Page extract »

::::::::::

Read I'm Feeling Lucky Online

Authors: Douglas Edwards

I'm Feeling Lucky (42 page)

The word, according to engineering, was that a few bugs remained in the system.

Yet, once again, risk reaped rewards. The willingness to suffer a few quickly eradicated indignities opened up enormous gates to international audience growth. The world tolerated awkward translations and the occasional insult in order to access Google's search technology. It was a reminder that perfecting the polish was not as important as giving people access to the product behind it. The results we returned and the speed with which we returned them were ultimately all that mattered. They were the essence of Google's brand.

Can You CPC Me Now?
 

Unfortunately, the results we were getting for another part of Google were not proving satisfactory. Our AdWords system kept growing, but we were concerned (and this time it wasn't just me) about the rapid expansion of our competitor GoTo. Their "search results" were actually ads, sold by online auction, with the top listing going to the highest bidder. These ads were distributed across the Internet, and each time someone clicked on one the advertiser paid GoTo, who gave a small percentage to the site on which the ad appeared—the pricing model known as "cost per click" or CPC. It was an innovative approach to monetizing search. In the Googleplex, most of us thought it was a load of crap. GoTo required no algorithms to determine relevance, and it presented paid ads as "objective" search results.

::::::::::

Source material »
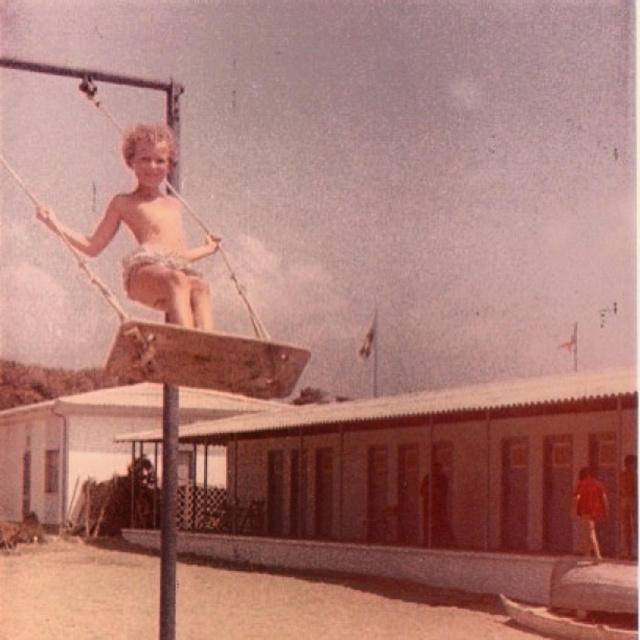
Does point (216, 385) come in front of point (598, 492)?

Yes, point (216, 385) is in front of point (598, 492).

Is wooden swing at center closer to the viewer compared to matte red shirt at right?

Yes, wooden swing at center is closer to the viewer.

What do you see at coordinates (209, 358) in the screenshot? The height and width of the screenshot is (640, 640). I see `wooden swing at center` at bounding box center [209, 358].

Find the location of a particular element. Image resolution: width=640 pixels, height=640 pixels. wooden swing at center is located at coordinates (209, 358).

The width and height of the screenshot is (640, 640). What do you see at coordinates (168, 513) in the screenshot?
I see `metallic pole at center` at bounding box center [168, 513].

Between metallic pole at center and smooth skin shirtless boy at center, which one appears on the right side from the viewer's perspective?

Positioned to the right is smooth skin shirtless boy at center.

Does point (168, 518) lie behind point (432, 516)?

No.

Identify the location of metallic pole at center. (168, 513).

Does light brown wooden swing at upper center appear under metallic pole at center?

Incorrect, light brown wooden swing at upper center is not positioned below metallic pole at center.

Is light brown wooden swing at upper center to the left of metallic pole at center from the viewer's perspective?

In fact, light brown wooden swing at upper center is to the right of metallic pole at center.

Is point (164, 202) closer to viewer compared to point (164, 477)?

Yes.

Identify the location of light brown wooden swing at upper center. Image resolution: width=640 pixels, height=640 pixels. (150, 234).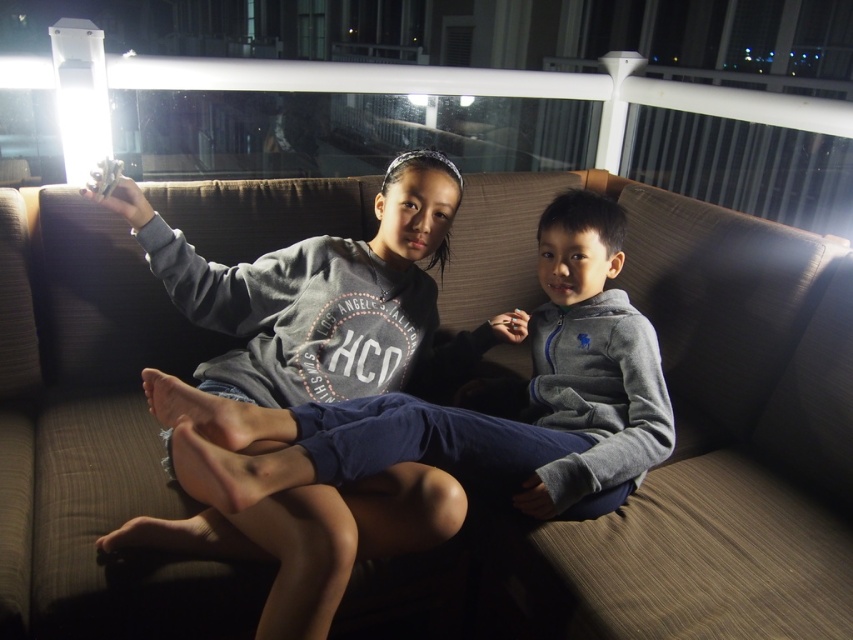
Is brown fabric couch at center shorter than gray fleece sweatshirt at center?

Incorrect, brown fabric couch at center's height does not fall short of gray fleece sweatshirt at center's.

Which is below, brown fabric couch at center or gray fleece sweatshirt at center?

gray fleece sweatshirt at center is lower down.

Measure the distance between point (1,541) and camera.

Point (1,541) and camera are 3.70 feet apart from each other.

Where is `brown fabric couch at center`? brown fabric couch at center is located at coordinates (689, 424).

::::::::::

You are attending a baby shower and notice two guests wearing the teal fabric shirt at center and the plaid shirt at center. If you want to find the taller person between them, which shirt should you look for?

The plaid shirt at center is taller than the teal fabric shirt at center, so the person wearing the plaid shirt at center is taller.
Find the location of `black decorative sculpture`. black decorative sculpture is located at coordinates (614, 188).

::::::::::

Problem description » According to the book excerpt above, why did most people at the Googleplex dismiss GoTo's approach? Answer in one to three sentences.

Task answer » They dismissed it because GoTo used no algorithms to determine relevance. It also presented paid ads as "objective" search results.